6. John didn’t meet his band that night
Movie Elton was very nervous when Dick James told him he had booked shows at the Troubadour because he didn’t even have a backing band yet. Ray Williams says he’ll take care of that and Elton meets the musicians when he first arrives at the venue. In real life, Elton had been gigging with drummer Nigel Olson and bassist Dee Murray all over England since April 1970, four months before they went to Los Angeles.

7. He didn’t have a guitar player in 1970
Elton played the Troubadour baked only by Murray and Olsson. There are no tapes of that night, but you can hear what they sounded like on the incredible live album 11/17/70. They wouldn’t be joined by a guitarist until Davey Johnstone until 1972. Murray died in 1992, but Olsson and Johnstone are still in his touring band 49 years later.

8. John Reid didn’t enter his life that night
In the movie, Elton and Bernie go to a party at Mama Cass’ house after the Troubadour. Bernie walks off and leaves Elton alone, but then a Scottish man comes up and introduces himself as music manager John Reid. This is a major moment since Reid would become Elton’s lover for a few years and his manager until 1998. But they didn’t meet that night.
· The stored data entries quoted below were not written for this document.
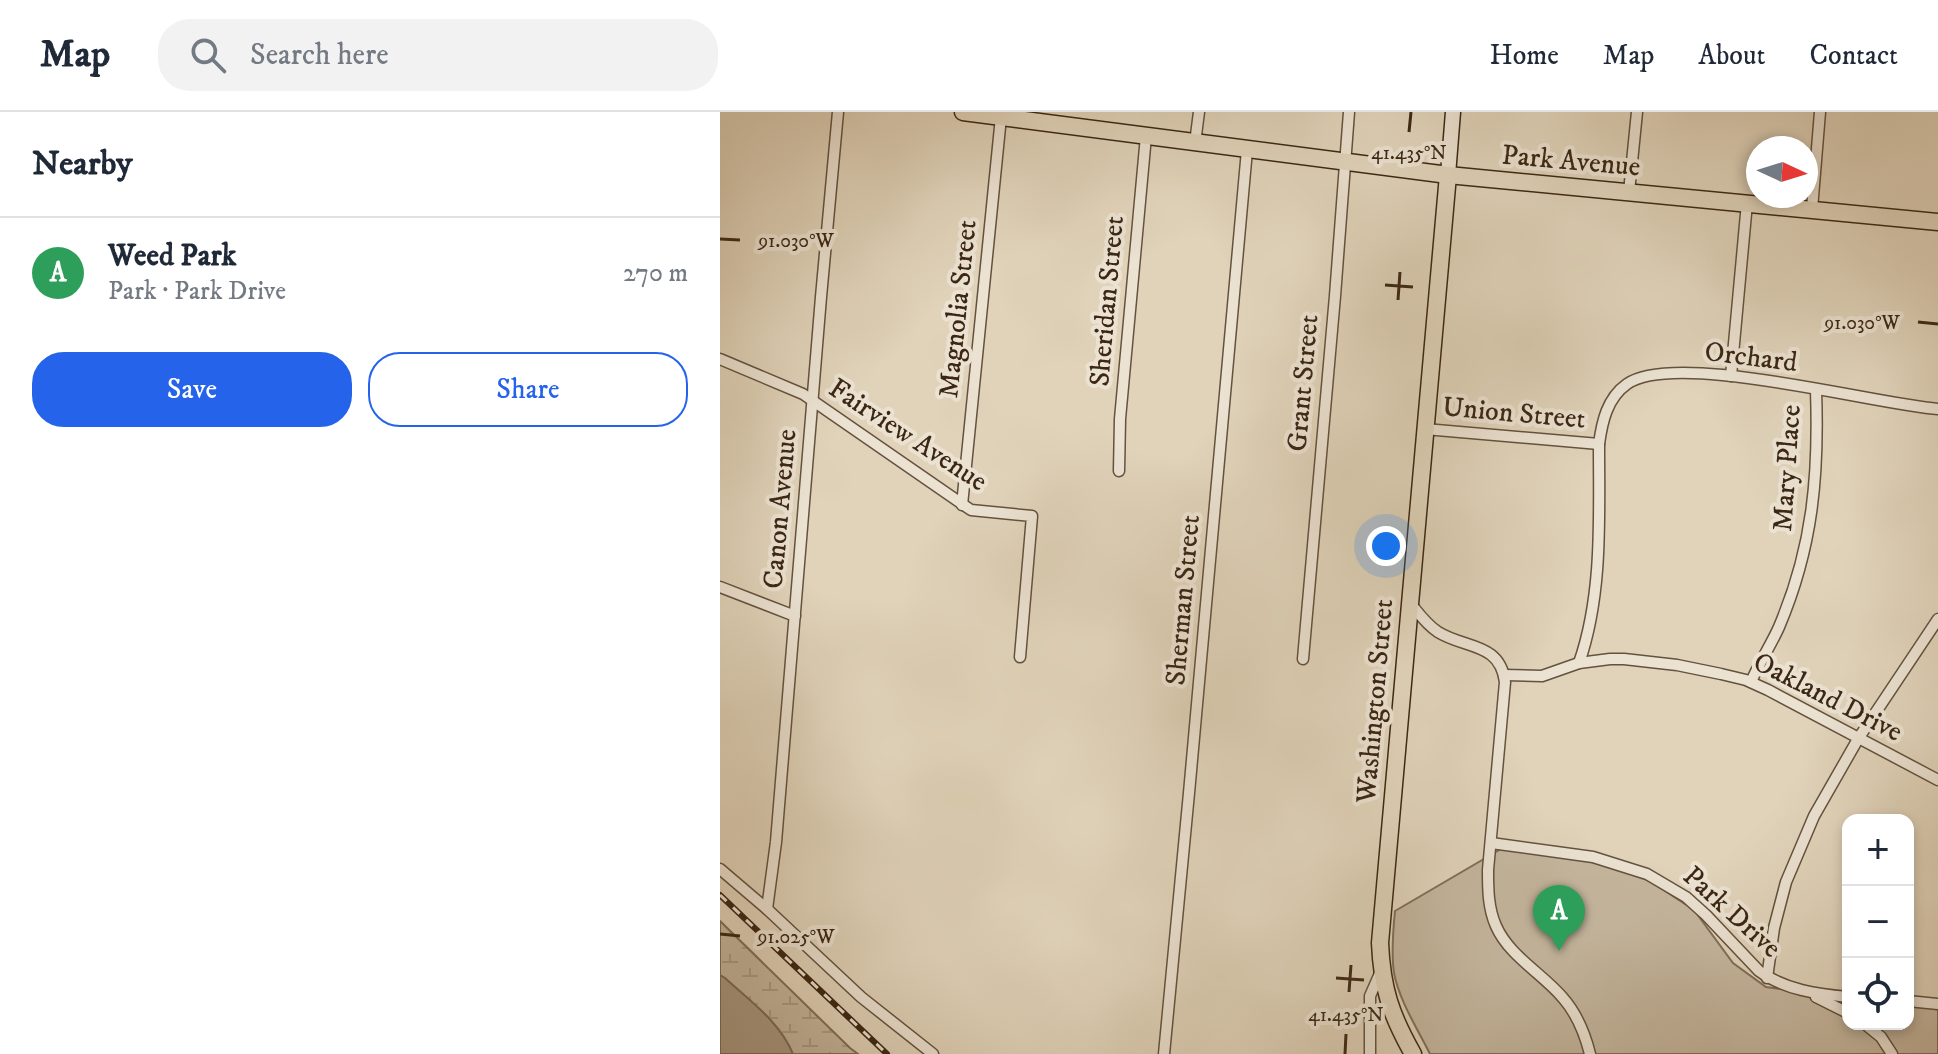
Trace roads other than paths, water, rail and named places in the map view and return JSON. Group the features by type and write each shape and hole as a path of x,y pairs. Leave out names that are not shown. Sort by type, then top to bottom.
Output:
{"main road":[{"name":"Park Avenue","path":"963,112 1448,175 1746,203"},
{"name":"Washington Street","path":"1381,971 1380,943 1453,112"},
{"name":"Park Avenue","path":"1801,208 1938,222"},
{"path":"1381,971 1391,1009 1413,1054"}],"street":[{"name":"Canon Avenue","path":"767,909 776,842 838,112"},
{"path":"1195,143 1199,112"},
{"name":"Grant Street","path":"1303,659 1349,112"},
{"path":"1629,192 1637,112"},
{"path":"1812,209 1820,112"},
{"name":"Magnolia Street","path":"962,505 1001,117"},
{"name":"Sheridan Street","path":"1119,471 1120,419 1146,136"},
{"name":"Sherman Street","path":"1164,1054 1247,150"},
{"path":"1731,376 1747,208"},
{"name":"Fairview Avenue","path":"720,359 813,400 962,505 977,512 1032,516 1020,657"},
{"name":"Orchard","path":"1579,663 1592,610 1597,571 1599,444 1611,401 1627,385 1660,374 1731,376 1938,409"},
{"name":"Mary Place","path":"1751,682 1778,629 1809,531 1817,464 1816,390"},
{"name":"Union Street","path":"1425,429 1599,444"},
{"path":"720,587 795,616"},
{"path":"1410,602 1438,632 1492,655 1504,675 1488,890 1492,916 1497,929 1510,946 1562,997 1580,1024 1590,1054"},
{"path":"1767,978 1774,928 1793,862 1814,816 1858,739 1938,619"},
{"name":"Oakland Drive","path":"1504,675 1542,676 1579,663 1610,659 1677,665 1721,674 1751,682 1938,780"},
{"name":"Park Drive","path":"1491,843 1583,855 1647,874 1686,897 1767,978 1807,992 1842,996"},
{"path":"720,869 861,997 933,1054"},
{"name":"Washington Street","path":"1370,1054 1370,996 1381,971"},
{"path":"1807,992 1842,1010"},
{"path":"1914,1002 1938,1004"},
{"path":"1872,1030 1892,1054"}],"railway":[{"path":"720,895 887,1054"}],"place":[{"name":"Weed Park","path":"1559,951"}]}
It actually took place at a Motown Christmas party later that year.

9. 1971 to 1990 isn’t some amorphous blob of time
After this breakthrough at the Troubadour, the timeline of movie Elton’s life gets very hard to follow. We see a quick montage of newspaper headlines and gold records before it’s suddenly 1976 and he’s recording “Don’t Go Breaking My Heart” with Kiki Dee. But then a bit later, it’s 1975 and he’s playing Dodger Stadium and then it’s 1979 and recording Victim of Love dressed in a sequined hat that was his signature look 10 years later. It’s all pretty jolting, but then again this is Elton remembering his life from a rehab facility years in the future, so it’s understandable his memory would work like this.

10. He didn’t marry Renate Blauel until 1984
The movie shows him recording the Victim of Love title track in 1979 and falling for sound engineer Renate Blauel as they sing “Don’t Let The Sun Go Down on Me” together. He’s so desperate for a genuine human connection at this point that he marries her even though he’s gay and the marriage is doomed to failure. They cut right from the studio to their wedding, but that didn’t happen until 1984.

11. He didn’t have an extended split with Bernie Taupin
The movie says that John and Taupin “never had an argument” shortly before showing them have quite a few little spats. At the end of a particularly bitter one, Bernie storms off while singing “Goodbye Yellow Brick Road.” It’s implied they worked apart for years. There was indeed a period in the late Seventies where Elton worked with Gary Osborne and other lyricists, but it just lasted a couple of albums and the duo have worked together almost exclusively since the early Eighties.

12. “I’m Still Standing” was written years before he went to rehab
The movie ends with him kicking drugs and alcohol in rehab and writing “I’m Still Standing” in a jubilant moment where he recognizes he can still create great music while sober. But the song came out in 1983 and he finished rehab in 1990.

Once again, none of these things really matter and if you want the strict truth about Elton John’s life, there are plenty of books and documentaries that get into it. (May we humbly recommend Tantrums and Tiaras and Elton John: Me, Myself and I.) They won’t have Elton coming into rehab dressed as a giant red devil or singing “Rocket Man” at the bottom of a swimming pool as a duet with his childhood self. They also won’t be quite as outlandishly fun as Rocketman.